Yes, there were new run folders added to the shredded/ with shredding_complete.json but didn’t appear on stdout. In fact, (and perhaps one last bit of information that I can give) in a number of different EMR runs that I checked there was only a single run directory written to the stdout, but the job was triggering many sqs messages for the already shredded run directories.

Excuse me if I cannot support with deeper investigation at the moment. Still I’d be happy to report further observations if necessary.

Hello again, @dadasami,

I said I do know what happened, but in fact I just have a hypothesis that can explain some observations.

This is the key observation:

there was only a single run directory written to the stdout, but the job was triggering many sqs messages

Basically, no directory can get to stdout without triggering an SQS message first. That’s for sure - each step in ShredJob is blocking. What can happen though is your job failing in the middle of archive processing and attempting to re-process the archive, but at the end you always see stdout only for last attempt.

This hypothesis still cannot explain several other observations (i.e. at what point does it overwrite the shredding_complete.json), but I have few suggestions that potentially can unblock you.

  1. Make sure you’ve set Spark max-attempts to 1: hadoop yarn - How to limit the number of retries on Spark job failure? - Stack Overflow
  2. You initially mentioned you’re using r5.12xlarge to process 15GB of data, but I didn’t realise these 15GB consist of hundreds of small folders. In order to process small folders you don’t need a big cluster as every folder (let’s say 10Mb each) is processed one by one.
  3. You can try to combine your small folders into fewer bigger ones (by month or by 10 days) with S3DistCp --groupBy: amazon emr - How to EMR S3DistCp groupBy properly? - Stack Overflow. That would make your EMR job more efficient and easier to spot at what exact folder does the job fail. If you’re going to do this - make sure you’ve copied your archive, not moved and that data inside each folder has the same structure (no folders inside folders). In this case a beefier cluster would also be more appropriate, if each folder would be reaching hundreds of megabytes.
1 Like

Hello again @anton,

I’m glad that you could take a look into this. I have some comments on your suggestion:

  1. What happens if max-attempts is set to 1 and the job fails? Our observation suggests that the amount of failures could be potentially high. Unfortunately, it is not easy to figure out whether the failures were happening on the first attempt or only while overwriting.
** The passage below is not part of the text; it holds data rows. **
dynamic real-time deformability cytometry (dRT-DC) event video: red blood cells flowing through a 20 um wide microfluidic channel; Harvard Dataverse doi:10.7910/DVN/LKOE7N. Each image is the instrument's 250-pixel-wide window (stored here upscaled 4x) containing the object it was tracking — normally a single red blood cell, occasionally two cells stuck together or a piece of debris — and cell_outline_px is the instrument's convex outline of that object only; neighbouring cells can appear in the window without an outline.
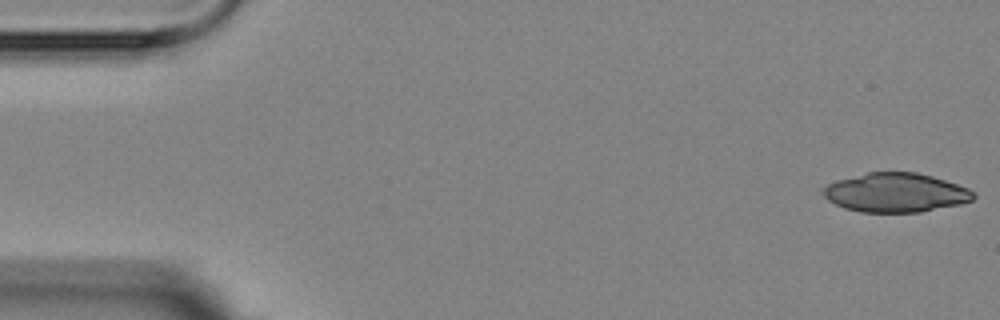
{"species": "Egyptian fruit bat (a non-hibernating species)", "species_latin": "Rousettus aegyptiacus", "temperature_condition": "room temperature", "stored_images_in_passage": 5, "camera_frame_rate_fps": 3000, "um_per_image_px": 0.085, "animal": {"sex": "female"}, "frame": {"image": 1, "passage_image": 1, "time_ms": 0.0, "image_size_px": [1000, 320], "cell_outline_px": [[976, 196], [972, 200], [960, 204], [920, 212], [860, 212], [844, 208], [828, 200], [820, 192], [828, 184], [836, 180], [868, 172], [916, 172], [932, 176], [968, 188]], "centroid_in_image_um": [76.11, 16.37], "position_along_channel_um": 8.9, "area_um2": 34.16}}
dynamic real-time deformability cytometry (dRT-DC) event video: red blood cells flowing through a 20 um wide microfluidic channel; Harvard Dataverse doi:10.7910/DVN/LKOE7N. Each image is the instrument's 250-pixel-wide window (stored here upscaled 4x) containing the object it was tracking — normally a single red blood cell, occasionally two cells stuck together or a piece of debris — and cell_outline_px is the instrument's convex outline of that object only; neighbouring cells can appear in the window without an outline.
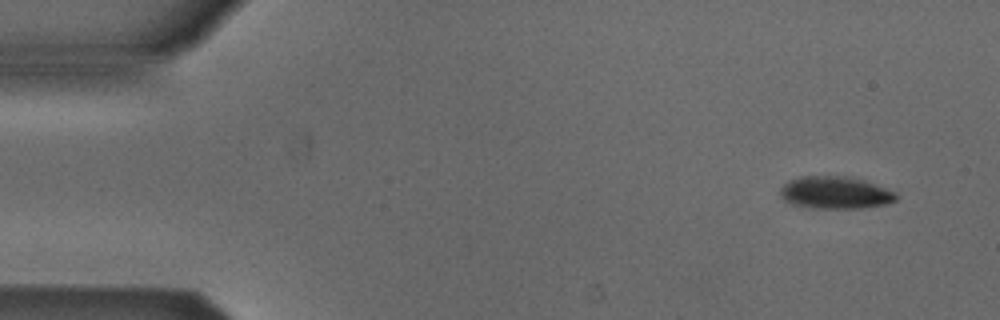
{"species": "Egyptian fruit bat (a non-hibernating species)", "species_latin": "Rousettus aegyptiacus", "temperature_condition": "cold", "stored_images_in_passage": 47, "camera_frame_rate_fps": 3000, "um_per_image_px": 0.085, "animal": {"sex": "male"}, "frame": {"image": 1, "passage_image": 1, "time_ms": 0.0, "image_size_px": [1000, 320], "cell_outline_px": [[896, 200], [884, 204], [864, 208], [812, 208], [792, 204], [784, 200], [780, 196], [780, 188], [788, 180], [804, 176], [844, 176], [860, 180], [896, 192]], "centroid_in_image_um": [70.93, 16.38], "position_along_channel_um": 14.1, "area_um2": 21.56}}
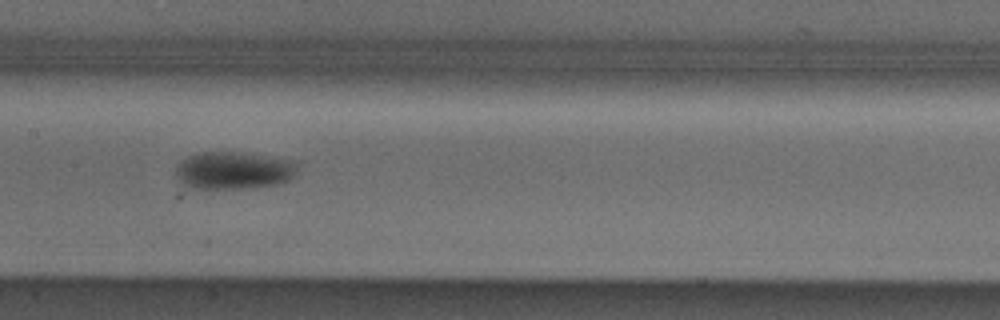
{"frame": {"image": 2, "passage_image": 23, "time_ms": 7.333, "image_size_px": [1000, 320], "cell_outline_px": [[296, 168], [292, 180], [276, 184], [240, 188], [192, 188], [184, 184], [176, 176], [176, 168], [180, 160], [188, 156], [200, 152], [232, 152], [296, 160]], "centroid_in_image_um": [19.85, 14.48], "position_along_channel_um": 187.6, "area_um2": 26.3}}
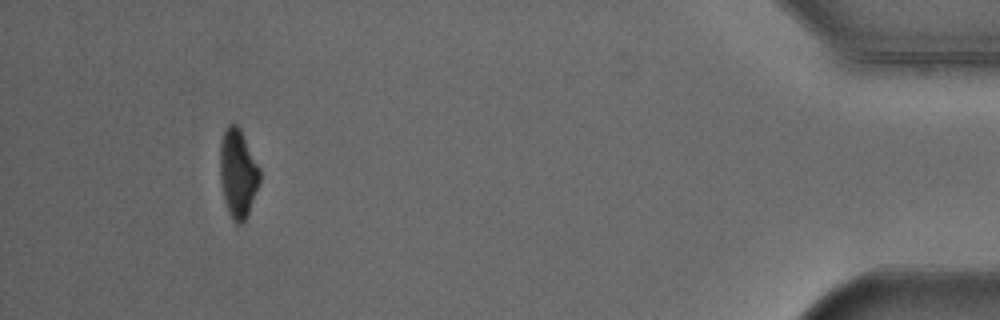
{"frame": {"image": 3, "passage_image": 46, "time_ms": 15.0, "image_size_px": [1000, 320], "cell_outline_px": [[260, 184], [248, 212], [244, 220], [240, 224], [236, 224], [232, 220], [228, 212], [224, 200], [220, 180], [220, 144], [224, 132], [228, 124], [236, 124], [240, 128], [260, 168]], "centroid_in_image_um": [20.22, 14.74], "position_along_channel_um": 415.0, "area_um2": 20.52}}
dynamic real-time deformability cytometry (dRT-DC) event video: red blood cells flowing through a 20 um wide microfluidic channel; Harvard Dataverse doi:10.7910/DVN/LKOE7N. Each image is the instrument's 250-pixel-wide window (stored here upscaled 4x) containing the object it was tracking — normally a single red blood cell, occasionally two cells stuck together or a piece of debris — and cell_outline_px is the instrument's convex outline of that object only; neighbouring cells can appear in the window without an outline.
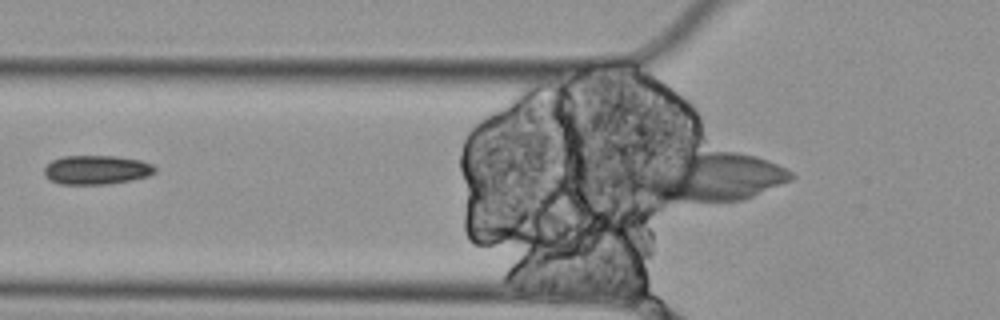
{"species": "Egyptian fruit bat (a non-hibernating species)", "species_latin": "Rousettus aegyptiacus", "temperature_condition": "cold", "stored_images_in_passage": 8, "camera_frame_rate_fps": 3000, "um_per_image_px": 0.085, "animal": {"sex": "female"}, "frame": {"image": 1, "passage_image": 5, "time_ms": 1.333, "image_size_px": [1000, 320], "cell_outline_px": [[156, 172], [148, 176], [132, 180], [108, 184], [60, 184], [48, 180], [44, 176], [44, 168], [52, 160], [64, 156], [116, 156], [140, 160], [152, 164], [156, 168]], "centroid_in_image_um": [8.19, 14.44], "position_along_channel_um": 117.6, "area_um2": 18.9}}
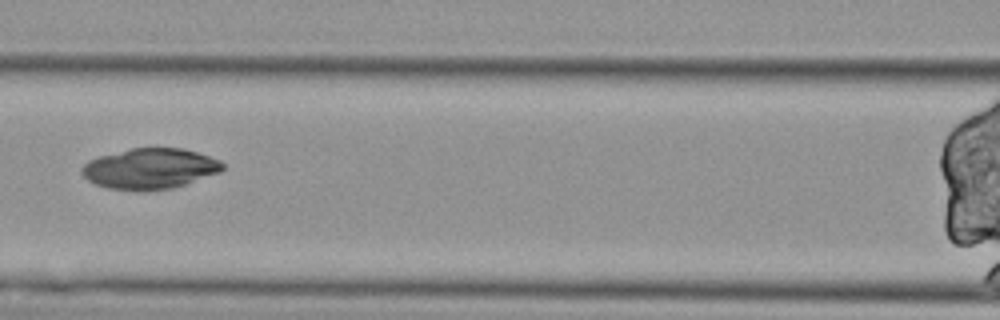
{"frame": {"image": 2, "passage_image": 7, "time_ms": 2.0, "image_size_px": [1000, 320], "cell_outline_px": [[224, 168], [220, 172], [172, 188], [136, 192], [108, 188], [96, 184], [88, 180], [80, 172], [80, 168], [88, 160], [100, 156], [132, 148], [184, 148], [220, 160], [224, 164]], "centroid_in_image_um": [12.72, 14.34], "position_along_channel_um": 153.9, "area_um2": 33.35}}
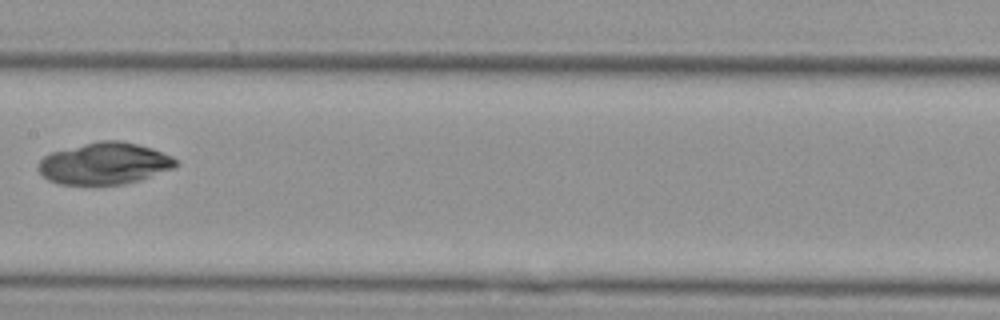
{"frame": {"image": 3, "passage_image": 8, "time_ms": 2.333, "image_size_px": [1000, 320], "cell_outline_px": [[180, 164], [176, 168], [140, 180], [124, 184], [60, 184], [48, 180], [36, 168], [36, 164], [44, 156], [52, 152], [100, 140], [120, 140], [152, 148], [172, 156]], "centroid_in_image_um": [8.9, 13.9], "position_along_channel_um": 198.5, "area_um2": 33.52}}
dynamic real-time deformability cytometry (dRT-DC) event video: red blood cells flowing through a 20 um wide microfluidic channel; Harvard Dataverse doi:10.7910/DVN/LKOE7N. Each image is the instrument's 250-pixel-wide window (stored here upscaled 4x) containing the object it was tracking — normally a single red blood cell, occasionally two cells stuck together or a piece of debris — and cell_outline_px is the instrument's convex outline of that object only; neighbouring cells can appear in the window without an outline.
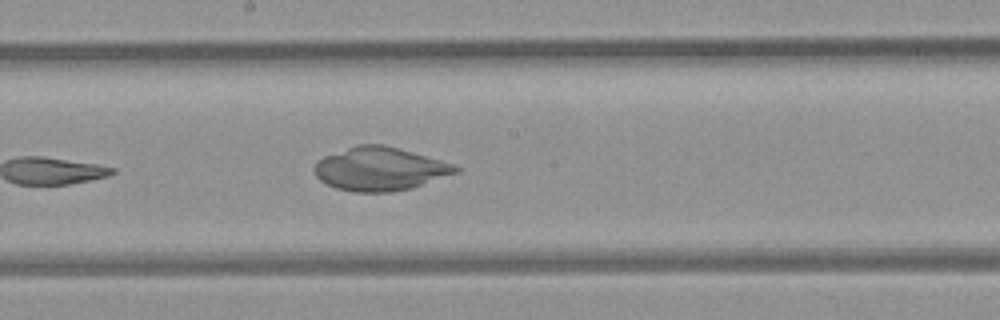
{"species": "common noctule bat (a hibernating species)", "species_latin": "Nyctalus noctula", "temperature_condition": "room temperature", "stored_images_in_passage": 8, "camera_frame_rate_fps": 3000, "um_per_image_px": 0.085, "animal": {"sex": "female", "body_mass_g": 21.9}, "frame": {"image": 1, "passage_image": 8, "time_ms": 8.0, "image_size_px": [1000, 320], "cell_outline_px": [[460, 172], [412, 188], [392, 192], [352, 192], [336, 188], [324, 184], [316, 176], [316, 164], [324, 156], [356, 144], [384, 144], [440, 160], [452, 164], [460, 168]], "centroid_in_image_um": [32.3, 14.37], "position_along_channel_um": 215.9, "area_um2": 35.66}}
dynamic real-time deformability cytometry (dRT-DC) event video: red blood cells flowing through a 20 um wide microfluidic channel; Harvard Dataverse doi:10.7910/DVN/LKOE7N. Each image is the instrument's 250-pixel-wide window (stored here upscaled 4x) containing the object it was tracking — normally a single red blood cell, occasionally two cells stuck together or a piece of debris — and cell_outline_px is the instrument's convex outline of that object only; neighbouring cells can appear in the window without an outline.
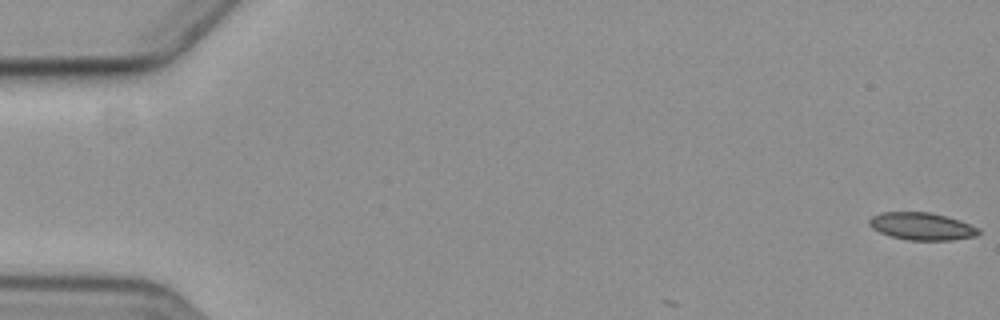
{"species": "common noctule bat (a hibernating species)", "species_latin": "Nyctalus noctula", "temperature_condition": "cold", "stored_images_in_passage": 5, "camera_frame_rate_fps": 3000, "um_per_image_px": 0.085, "animal": {"sex": "female", "body_mass_g": 19.3, "forearm_length_mm": 54.1}, "frame": {"image": 1, "passage_image": 1, "time_ms": 0.0, "image_size_px": [1000, 320], "cell_outline_px": [[980, 232], [976, 236], [952, 240], [908, 240], [892, 236], [880, 232], [872, 228], [868, 224], [868, 220], [872, 216], [880, 212], [928, 212], [944, 216], [980, 228]], "centroid_in_image_um": [78.32, 19.24], "position_along_channel_um": 6.7, "area_um2": 17.28}}
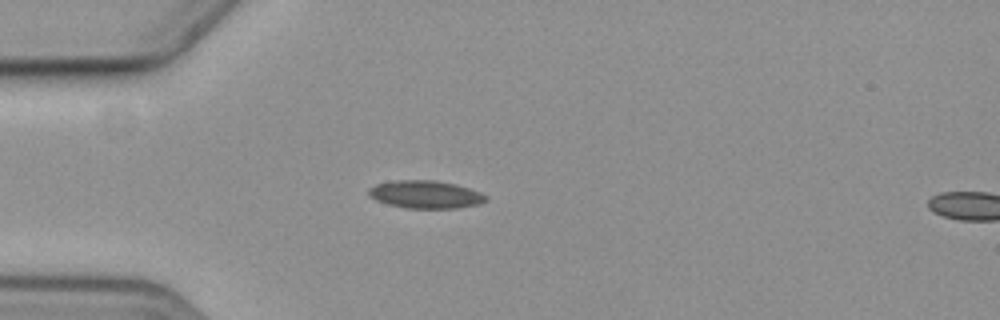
{"frame": {"image": 2, "passage_image": 4, "time_ms": 5.333, "image_size_px": [1000, 320], "cell_outline_px": [[488, 200], [480, 204], [456, 208], [404, 208], [388, 204], [376, 200], [368, 196], [368, 188], [376, 184], [396, 180], [436, 180], [468, 188], [488, 196]], "centroid_in_image_um": [36.14, 16.53], "position_along_channel_um": 48.9, "area_um2": 18.96}}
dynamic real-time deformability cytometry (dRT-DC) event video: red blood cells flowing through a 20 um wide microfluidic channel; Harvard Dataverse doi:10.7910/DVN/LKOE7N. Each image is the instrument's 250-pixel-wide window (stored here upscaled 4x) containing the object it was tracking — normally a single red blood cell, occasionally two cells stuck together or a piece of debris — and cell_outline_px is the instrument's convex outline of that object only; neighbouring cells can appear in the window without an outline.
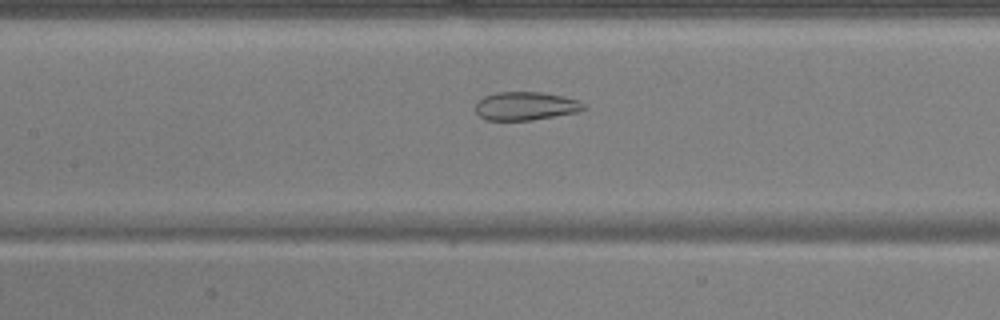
{"species": "common noctule bat (a hibernating species)", "species_latin": "Nyctalus noctula", "temperature_condition": "warm", "stored_images_in_passage": 55, "camera_frame_rate_fps": 3000, "um_per_image_px": 0.085, "animal": {"sex": "male", "body_mass_g": 17.9, "forearm_length_mm": 54.2}, "frame": {"image": 1, "passage_image": 26, "time_ms": 8.333, "image_size_px": [1000, 320], "cell_outline_px": [[588, 108], [576, 112], [532, 120], [484, 120], [476, 112], [476, 100], [484, 96], [496, 92], [540, 92], [564, 96], [580, 100]], "centroid_in_image_um": [44.67, 9.0], "position_along_channel_um": 162.7, "area_um2": 18.03}}
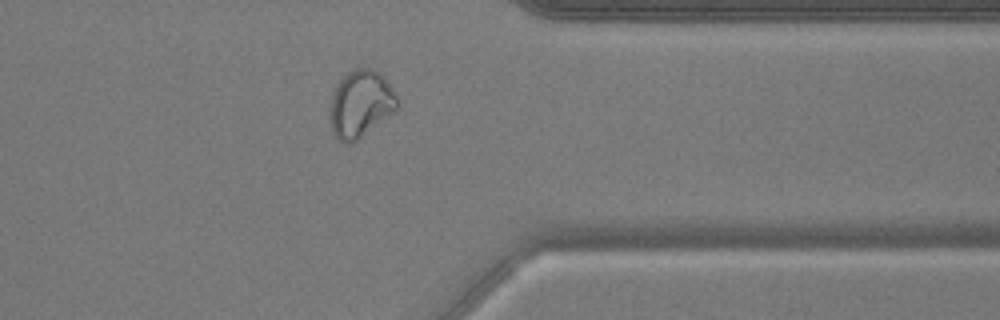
{"frame": {"image": 2, "passage_image": 44, "time_ms": 14.333, "image_size_px": [1000, 320], "cell_outline_px": [[396, 108], [352, 144], [344, 144], [332, 132], [328, 116], [332, 96], [336, 84], [352, 68], [372, 68], [384, 76], [392, 88], [396, 96]], "centroid_in_image_um": [30.59, 8.81], "position_along_channel_um": 380.8, "area_um2": 26.01}}
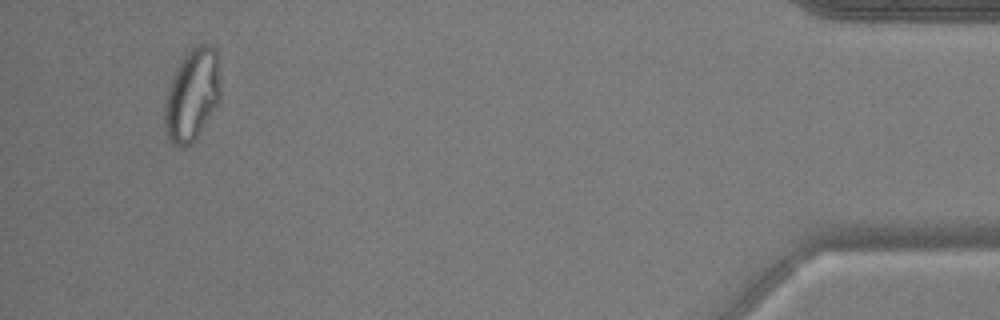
{"frame": {"image": 3, "passage_image": 52, "time_ms": 17.0, "image_size_px": [1000, 320], "cell_outline_px": [[220, 96], [216, 104], [200, 132], [184, 148], [180, 148], [172, 144], [164, 128], [164, 108], [168, 88], [172, 76], [176, 68], [184, 56], [192, 48], [200, 44], [208, 44], [216, 52], [220, 88]], "centroid_in_image_um": [16.29, 8.08], "position_along_channel_um": 418.9, "area_um2": 29.42}, "authors_computed_cell_mechanics": {"area_um2": 26.9926, "velocity_mm_per_s": 3.7481, "shape_relaxation_time_tau1_ms": null, "shape_relaxation_time_tau2_ms": 1.0278, "deformation_change_tau1": null, "deformation_change_tau2": 0.0768}}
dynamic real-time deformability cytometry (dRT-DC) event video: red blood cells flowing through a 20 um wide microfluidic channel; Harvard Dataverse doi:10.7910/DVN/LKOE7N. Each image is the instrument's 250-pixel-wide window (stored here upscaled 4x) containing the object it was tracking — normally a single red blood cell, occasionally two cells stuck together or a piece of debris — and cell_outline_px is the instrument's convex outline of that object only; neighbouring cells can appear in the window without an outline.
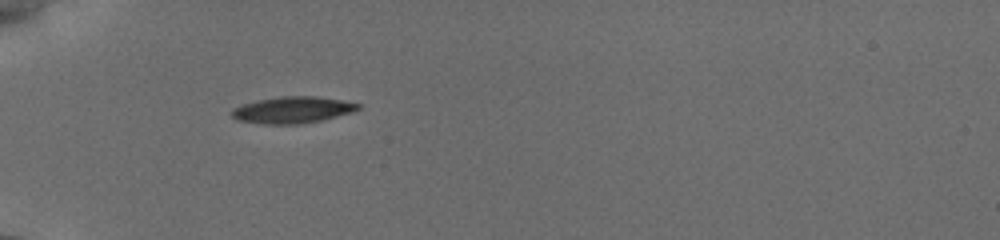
{"species": "common noctule bat (a hibernating species)", "species_latin": "Nyctalus noctula", "temperature_condition": "cold", "stored_images_in_passage": 2, "camera_frame_rate_fps": 3000, "um_per_image_px": 0.085, "animal": {"sex": "female", "body_mass_g": 19.5, "forearm_length_mm": 54.1}, "frame": {"image": 1, "passage_image": 1, "time_ms": 0.0, "image_size_px": [1000, 240], "cell_outline_px": [[360, 108], [352, 112], [320, 120], [300, 124], [264, 124], [240, 120], [232, 116], [228, 112], [232, 108], [240, 104], [280, 96], [316, 96], [340, 100], [360, 104]], "centroid_in_image_um": [24.82, 9.34], "position_along_channel_um": 60.2, "area_um2": 19.42}}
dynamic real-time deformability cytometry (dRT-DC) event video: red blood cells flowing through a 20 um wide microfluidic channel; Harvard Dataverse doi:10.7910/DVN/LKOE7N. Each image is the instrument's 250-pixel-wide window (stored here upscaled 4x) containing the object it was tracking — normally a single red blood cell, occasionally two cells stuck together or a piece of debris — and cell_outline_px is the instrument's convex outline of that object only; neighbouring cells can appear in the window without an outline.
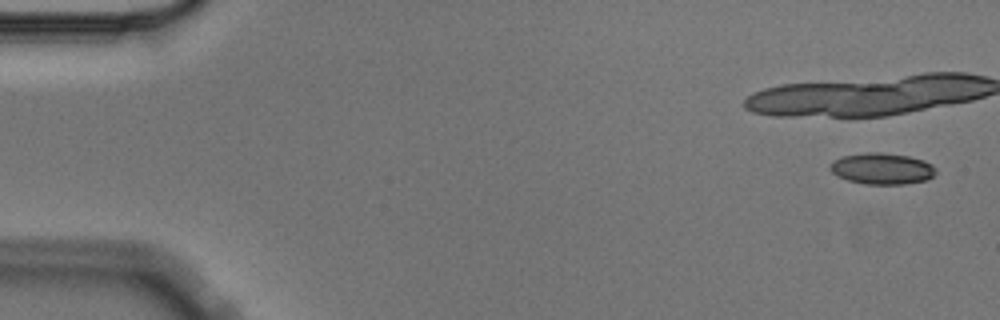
{"species": "Egyptian fruit bat (a non-hibernating species)", "species_latin": "Rousettus aegyptiacus", "temperature_condition": "cold", "stored_images_in_passage": 7, "camera_frame_rate_fps": 3000, "um_per_image_px": 0.085, "animal": {"sex": "male"}, "frame": {"image": 1, "passage_image": 1, "time_ms": 0.0, "image_size_px": [1000, 320], "cell_outline_px": [[936, 172], [928, 180], [904, 184], [864, 184], [848, 180], [836, 176], [828, 168], [832, 160], [844, 156], [868, 152], [880, 152], [908, 156], [924, 160], [932, 164], [936, 168]], "centroid_in_image_um": [74.97, 14.34], "position_along_channel_um": 10.0, "area_um2": 19.42}}
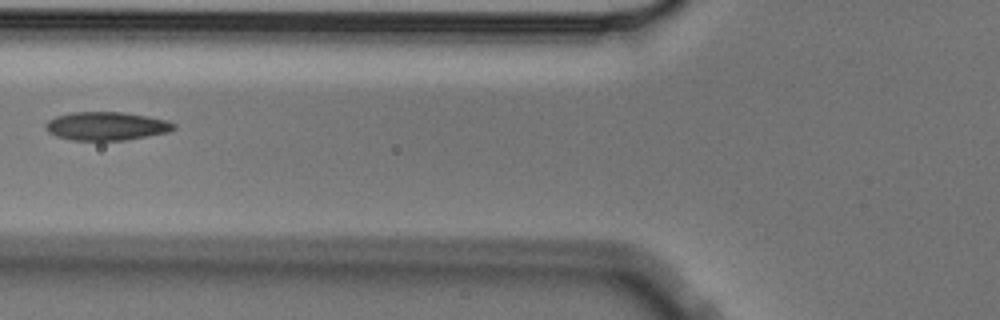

  2. We had to use r5.12xlarge because our first run folder is quite large (4GB). The reason is that we ran S3DistCp job long after setting up the S3 loader bucket and as such, a lot of data got accumulated on the first run. We’ll switch back to a smaller instance, as soon as this folder is shredded and loaded to Redshift. Any idea on how to partition this folder into smaller ones will save us a lot of effort (Of course, as part of a CICD workflow). In fact, this large run might be a potential source for the observed issues.

Please let me know if you could come up with an idea that explains the shredding_complete.json overwrite.